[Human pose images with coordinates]
──────────

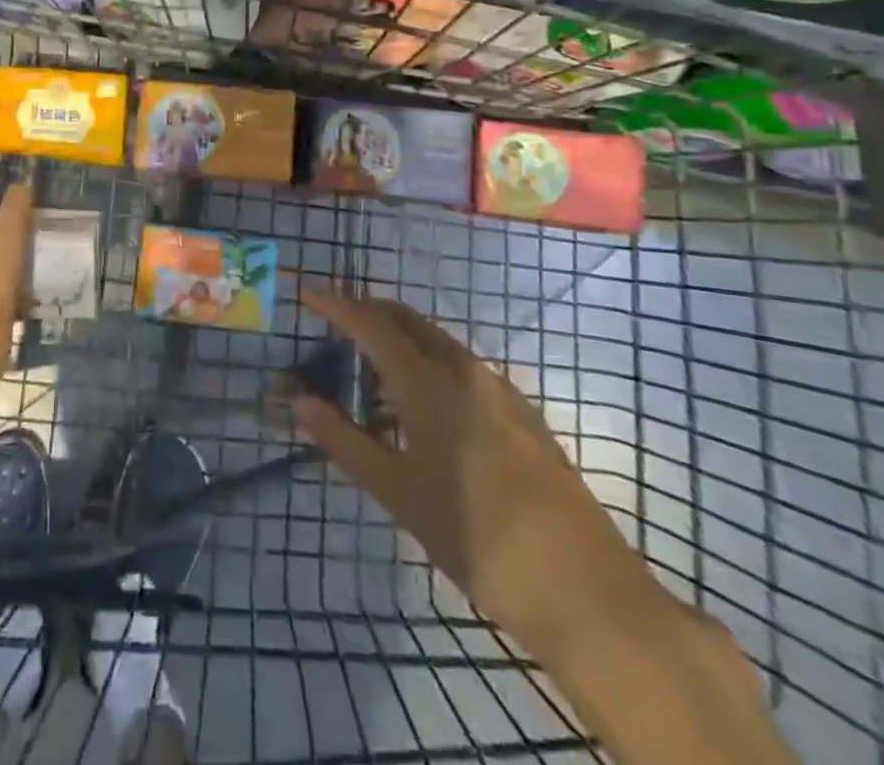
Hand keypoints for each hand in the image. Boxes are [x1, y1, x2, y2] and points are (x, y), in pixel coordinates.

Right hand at [293, 289, 655, 655]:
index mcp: (430, 383)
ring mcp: (500, 390)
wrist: (585, 591)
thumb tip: (298, 401)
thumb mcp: (398, 492)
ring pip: (438, 343)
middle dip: (369, 312)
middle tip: (335, 321)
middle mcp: (465, 371)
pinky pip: (462, 368)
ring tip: (371, 369)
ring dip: (401, 341)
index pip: (372, 325)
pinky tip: (422, 407)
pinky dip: (430, 366)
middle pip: (408, 321)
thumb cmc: (476, 539)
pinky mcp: (522, 414)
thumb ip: (344, 440)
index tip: (308, 292)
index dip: (337, 305)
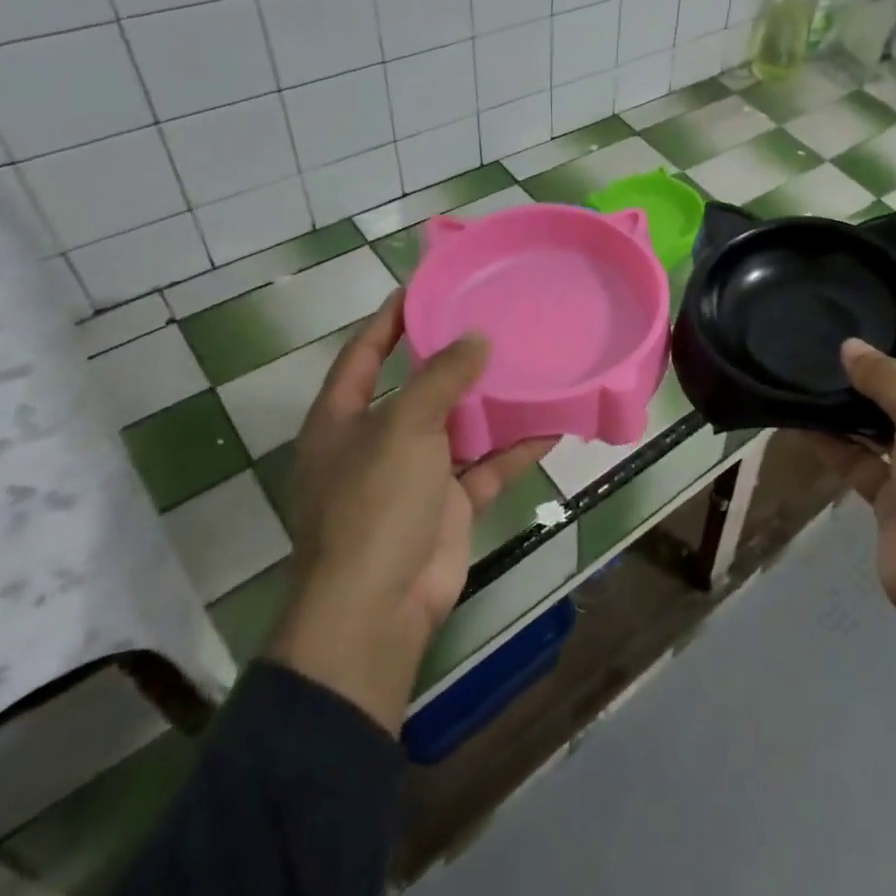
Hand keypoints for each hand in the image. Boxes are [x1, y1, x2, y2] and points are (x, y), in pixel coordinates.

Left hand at [266, 290, 554, 734]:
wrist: (378, 610)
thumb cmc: (374, 505)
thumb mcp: (403, 428)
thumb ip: (441, 378)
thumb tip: (476, 338)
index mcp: (343, 420)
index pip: (364, 353)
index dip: (391, 318)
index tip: (427, 285)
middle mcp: (376, 442)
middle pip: (417, 387)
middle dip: (453, 358)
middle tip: (495, 319)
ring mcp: (414, 476)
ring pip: (460, 426)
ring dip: (493, 402)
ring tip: (530, 362)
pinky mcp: (449, 504)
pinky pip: (488, 465)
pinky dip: (517, 448)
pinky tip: (553, 423)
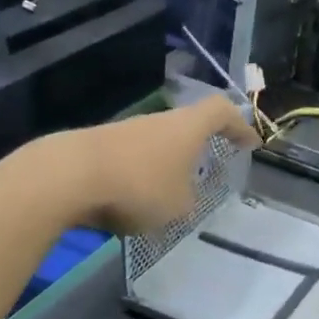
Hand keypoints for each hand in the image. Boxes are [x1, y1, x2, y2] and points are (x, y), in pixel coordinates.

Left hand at [61, 95, 257, 232]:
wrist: (68, 176)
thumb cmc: (139, 185)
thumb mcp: (179, 205)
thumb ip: (189, 200)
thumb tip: (182, 197)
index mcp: (187, 127)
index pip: (222, 112)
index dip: (239, 126)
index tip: (250, 144)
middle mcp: (158, 122)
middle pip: (187, 127)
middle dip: (199, 149)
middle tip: (209, 170)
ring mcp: (126, 132)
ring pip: (157, 147)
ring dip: (166, 168)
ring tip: (169, 200)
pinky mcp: (99, 148)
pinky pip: (131, 162)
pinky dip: (139, 179)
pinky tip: (132, 206)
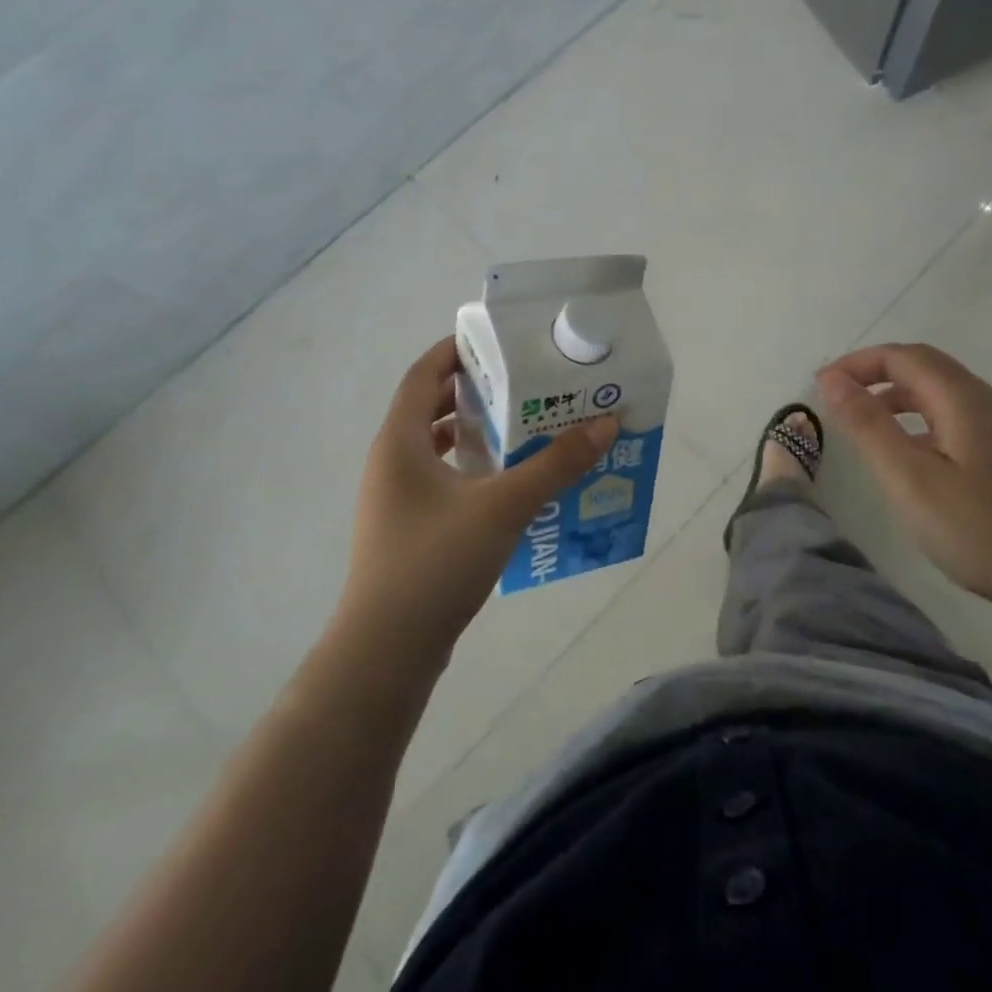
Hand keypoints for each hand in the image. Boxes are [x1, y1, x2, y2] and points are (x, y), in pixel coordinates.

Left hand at [339, 337, 616, 664]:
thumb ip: (555, 465)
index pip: (423, 374)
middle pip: (430, 407)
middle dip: (475, 391)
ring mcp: (395, 499)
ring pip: (435, 447)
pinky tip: (506, 485)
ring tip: (523, 428)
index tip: (499, 341)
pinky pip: (440, 481)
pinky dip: (470, 470)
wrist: (386, 650)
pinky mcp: (406, 529)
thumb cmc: (436, 563)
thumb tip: (604, 424)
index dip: (455, 351)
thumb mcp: (503, 507)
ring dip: (474, 433)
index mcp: (400, 442)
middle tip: (524, 383)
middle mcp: (390, 462)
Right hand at [815, 343, 991, 606]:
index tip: (821, 386)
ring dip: (898, 397)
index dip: (858, 363)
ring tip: (865, 424)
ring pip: (942, 393)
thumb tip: (832, 379)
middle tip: (837, 399)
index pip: (903, 357)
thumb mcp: (909, 478)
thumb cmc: (980, 529)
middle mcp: (988, 401)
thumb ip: (867, 425)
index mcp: (964, 398)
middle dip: (876, 374)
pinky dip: (921, 419)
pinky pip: (956, 417)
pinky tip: (911, 454)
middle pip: (925, 367)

──────────

*TASK DETAILS*:
Reproduce exactly the lines from the one containing "thumb mcp: (909, 478)" through the last line of the records, both included, and nothing else.

*TASK OUTPUT*:
thumb mcp: (909, 478)
thumb cmc: (980, 529)
middle mcp: (988, 401)
thumb ip: (867, 425)
index mcp: (964, 398)
middle dip: (876, 374)
pinky dip: (921, 419)
pinky pip: (956, 417)
pinky tip: (911, 454)
middle pip: (925, 367)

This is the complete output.